| What you will do |
In the listing below, find the line holding "precise insights to" and the line holding "of α-1 HDL and high levels of pre ß-1 HDL are". Write out those two lines and all lines between, exactly, and nothing more.

| Entries shown |
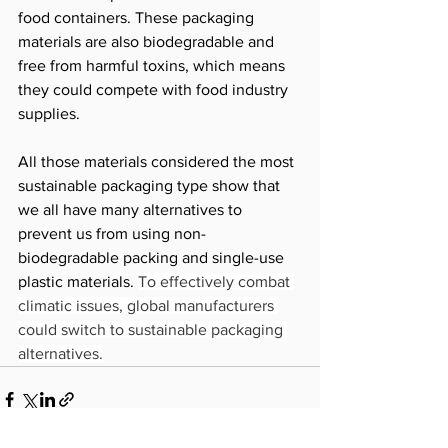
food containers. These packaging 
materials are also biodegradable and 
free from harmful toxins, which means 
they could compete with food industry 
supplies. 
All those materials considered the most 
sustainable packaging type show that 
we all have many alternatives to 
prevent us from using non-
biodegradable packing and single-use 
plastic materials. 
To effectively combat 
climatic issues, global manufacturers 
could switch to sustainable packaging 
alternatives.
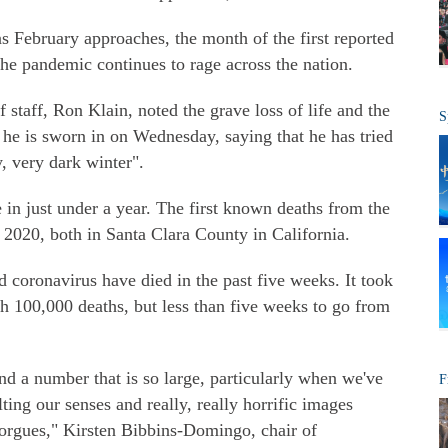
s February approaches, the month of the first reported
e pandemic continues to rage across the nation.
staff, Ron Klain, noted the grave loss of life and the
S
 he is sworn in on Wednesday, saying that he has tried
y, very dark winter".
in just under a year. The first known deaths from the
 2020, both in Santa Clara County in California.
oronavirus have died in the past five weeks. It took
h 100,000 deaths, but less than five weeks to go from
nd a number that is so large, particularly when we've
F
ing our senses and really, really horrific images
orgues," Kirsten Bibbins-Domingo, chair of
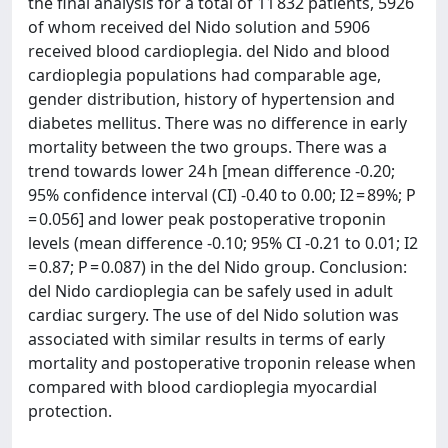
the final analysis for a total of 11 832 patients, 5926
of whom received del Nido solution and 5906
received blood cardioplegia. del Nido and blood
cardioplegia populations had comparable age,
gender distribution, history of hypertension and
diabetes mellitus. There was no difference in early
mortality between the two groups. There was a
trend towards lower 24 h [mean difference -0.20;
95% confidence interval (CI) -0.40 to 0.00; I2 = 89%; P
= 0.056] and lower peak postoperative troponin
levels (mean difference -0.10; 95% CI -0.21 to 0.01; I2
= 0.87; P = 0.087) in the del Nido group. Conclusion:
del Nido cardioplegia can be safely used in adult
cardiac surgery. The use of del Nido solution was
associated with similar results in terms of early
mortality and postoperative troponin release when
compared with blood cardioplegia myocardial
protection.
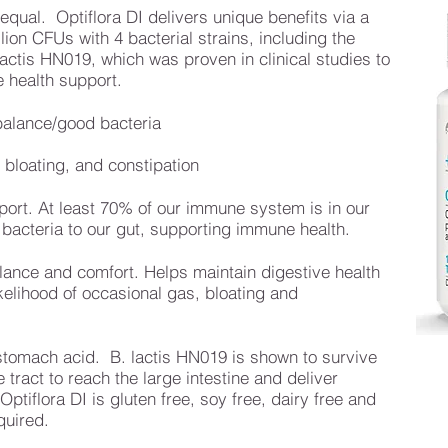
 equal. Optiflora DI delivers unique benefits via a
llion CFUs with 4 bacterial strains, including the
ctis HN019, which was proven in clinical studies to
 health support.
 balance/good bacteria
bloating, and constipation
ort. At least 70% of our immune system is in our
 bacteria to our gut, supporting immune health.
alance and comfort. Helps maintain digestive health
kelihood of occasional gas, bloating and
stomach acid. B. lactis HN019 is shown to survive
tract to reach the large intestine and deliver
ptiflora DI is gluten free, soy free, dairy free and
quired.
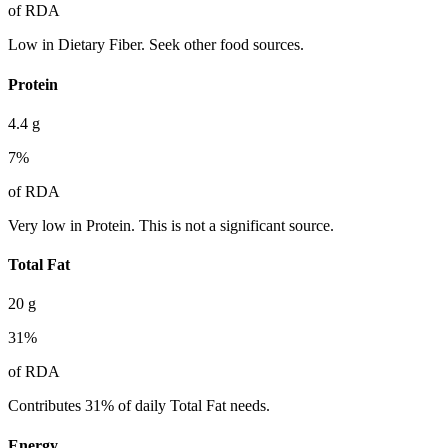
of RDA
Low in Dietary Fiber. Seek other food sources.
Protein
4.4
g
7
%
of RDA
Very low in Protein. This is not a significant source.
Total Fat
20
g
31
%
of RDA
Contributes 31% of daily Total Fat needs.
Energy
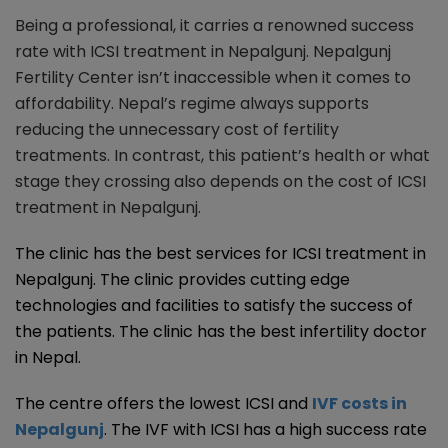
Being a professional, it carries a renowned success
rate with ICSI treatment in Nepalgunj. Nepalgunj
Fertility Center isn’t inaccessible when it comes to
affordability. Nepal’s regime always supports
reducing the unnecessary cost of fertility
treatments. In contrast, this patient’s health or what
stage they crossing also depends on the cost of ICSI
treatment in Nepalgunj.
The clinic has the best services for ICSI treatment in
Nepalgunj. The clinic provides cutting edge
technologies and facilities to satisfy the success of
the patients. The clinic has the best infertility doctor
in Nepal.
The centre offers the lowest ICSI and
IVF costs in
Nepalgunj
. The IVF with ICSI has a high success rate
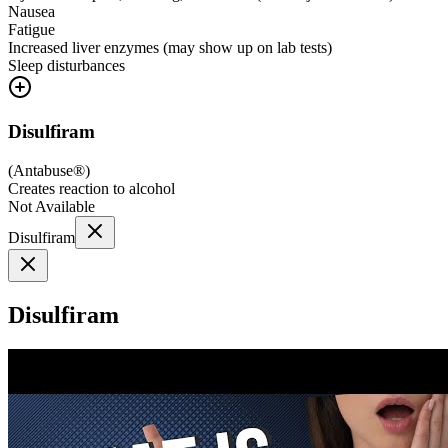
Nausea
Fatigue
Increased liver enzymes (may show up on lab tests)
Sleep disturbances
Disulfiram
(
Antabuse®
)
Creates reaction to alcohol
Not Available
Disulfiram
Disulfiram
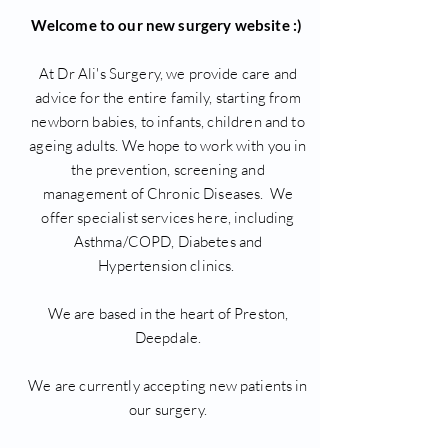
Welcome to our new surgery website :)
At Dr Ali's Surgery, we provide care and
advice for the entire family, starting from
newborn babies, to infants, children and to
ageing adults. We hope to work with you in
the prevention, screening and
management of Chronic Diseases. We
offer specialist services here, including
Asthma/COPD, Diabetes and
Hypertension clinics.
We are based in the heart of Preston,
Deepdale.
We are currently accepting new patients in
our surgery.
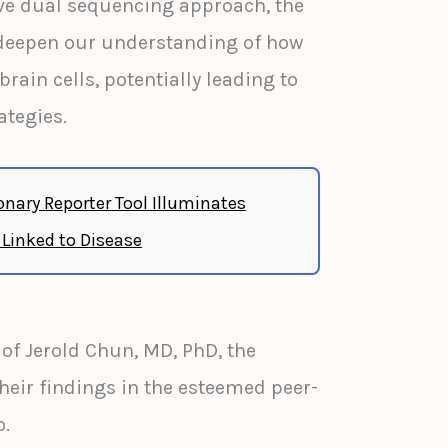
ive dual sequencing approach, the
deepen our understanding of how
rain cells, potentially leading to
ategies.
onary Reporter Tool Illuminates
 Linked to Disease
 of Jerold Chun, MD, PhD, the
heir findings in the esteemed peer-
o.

...

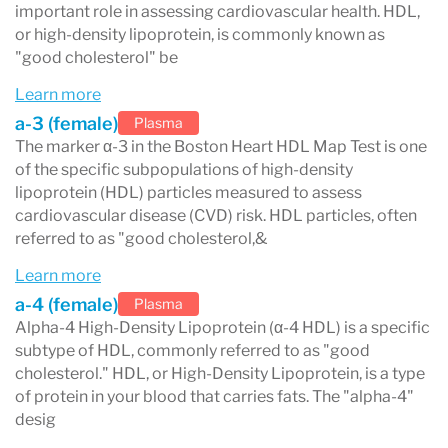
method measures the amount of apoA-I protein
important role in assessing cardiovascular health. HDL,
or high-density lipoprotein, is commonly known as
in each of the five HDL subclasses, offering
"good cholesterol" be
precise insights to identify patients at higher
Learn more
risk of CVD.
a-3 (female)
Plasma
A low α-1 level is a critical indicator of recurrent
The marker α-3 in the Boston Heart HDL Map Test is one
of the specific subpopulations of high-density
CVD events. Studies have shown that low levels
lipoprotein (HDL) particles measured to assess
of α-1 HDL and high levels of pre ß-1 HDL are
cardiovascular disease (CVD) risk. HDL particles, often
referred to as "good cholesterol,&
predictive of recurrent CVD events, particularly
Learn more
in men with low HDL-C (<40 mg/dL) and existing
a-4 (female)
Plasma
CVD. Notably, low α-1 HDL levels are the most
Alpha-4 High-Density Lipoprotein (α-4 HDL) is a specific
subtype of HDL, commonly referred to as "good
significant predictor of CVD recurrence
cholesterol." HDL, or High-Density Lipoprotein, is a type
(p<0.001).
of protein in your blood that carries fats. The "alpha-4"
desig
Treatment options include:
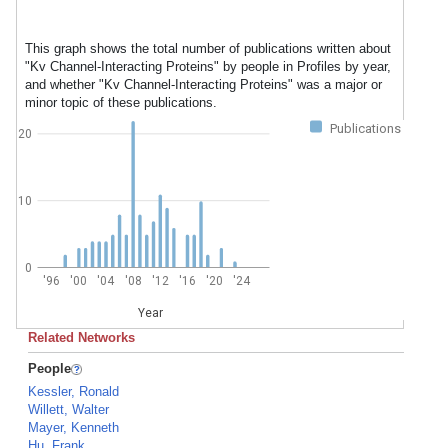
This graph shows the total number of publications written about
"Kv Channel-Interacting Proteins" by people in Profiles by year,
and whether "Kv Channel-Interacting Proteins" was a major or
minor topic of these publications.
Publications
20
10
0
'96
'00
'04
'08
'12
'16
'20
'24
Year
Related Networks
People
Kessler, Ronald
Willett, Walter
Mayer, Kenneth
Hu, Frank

---

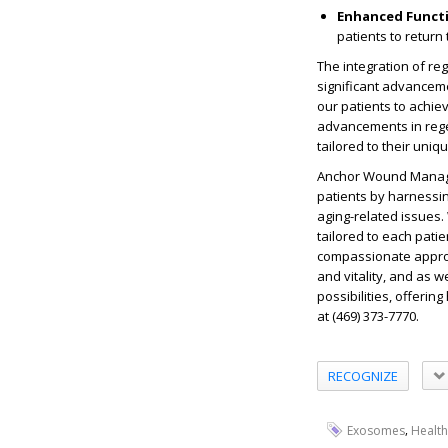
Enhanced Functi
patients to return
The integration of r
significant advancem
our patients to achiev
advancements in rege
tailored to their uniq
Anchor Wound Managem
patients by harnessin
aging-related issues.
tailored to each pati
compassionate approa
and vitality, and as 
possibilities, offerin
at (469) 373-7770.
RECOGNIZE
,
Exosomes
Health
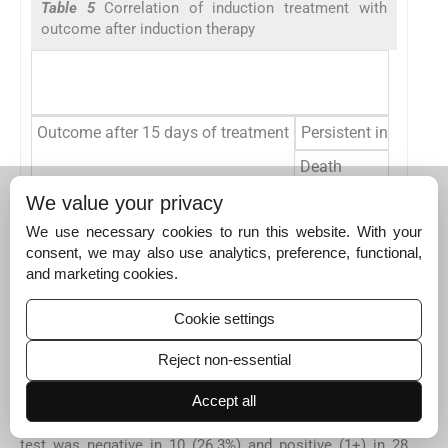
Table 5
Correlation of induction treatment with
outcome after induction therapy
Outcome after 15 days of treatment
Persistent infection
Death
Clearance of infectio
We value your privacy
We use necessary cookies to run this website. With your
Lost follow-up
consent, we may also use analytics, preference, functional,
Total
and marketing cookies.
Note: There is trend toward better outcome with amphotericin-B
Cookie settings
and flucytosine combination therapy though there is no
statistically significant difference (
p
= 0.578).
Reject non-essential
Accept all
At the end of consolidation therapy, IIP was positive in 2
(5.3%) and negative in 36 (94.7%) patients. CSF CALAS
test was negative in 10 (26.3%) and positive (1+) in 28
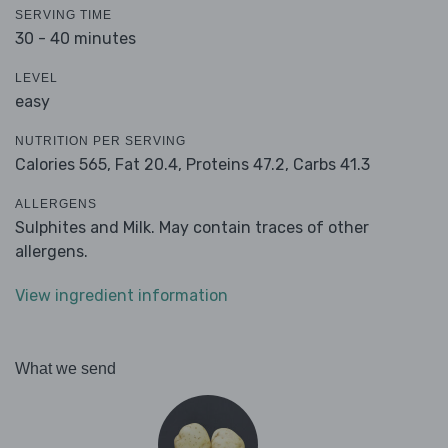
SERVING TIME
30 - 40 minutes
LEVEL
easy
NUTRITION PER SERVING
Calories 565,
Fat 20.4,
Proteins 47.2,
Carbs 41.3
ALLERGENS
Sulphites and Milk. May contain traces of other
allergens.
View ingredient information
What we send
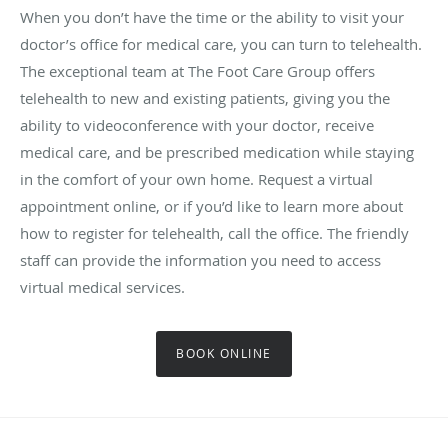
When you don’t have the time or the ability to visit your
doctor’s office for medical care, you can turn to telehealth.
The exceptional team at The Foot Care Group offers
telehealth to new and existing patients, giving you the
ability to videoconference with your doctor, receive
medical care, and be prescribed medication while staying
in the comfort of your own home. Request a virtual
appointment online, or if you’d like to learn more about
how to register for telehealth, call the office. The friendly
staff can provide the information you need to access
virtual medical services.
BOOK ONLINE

| Task response |
precise insights to identify patients at higher
Learn more
risk of CVD.
a-3 (female)
Plasma
A low α-1 level is a critical indicator of recurrent
The marker α-3 in the Boston Heart HDL Map Test is one
of the specific subpopulations of high-density
CVD events. Studies have shown that low levels
lipoprotein (HDL) particles measured to assess
of α-1 HDL and high levels of pre ß-1 HDL are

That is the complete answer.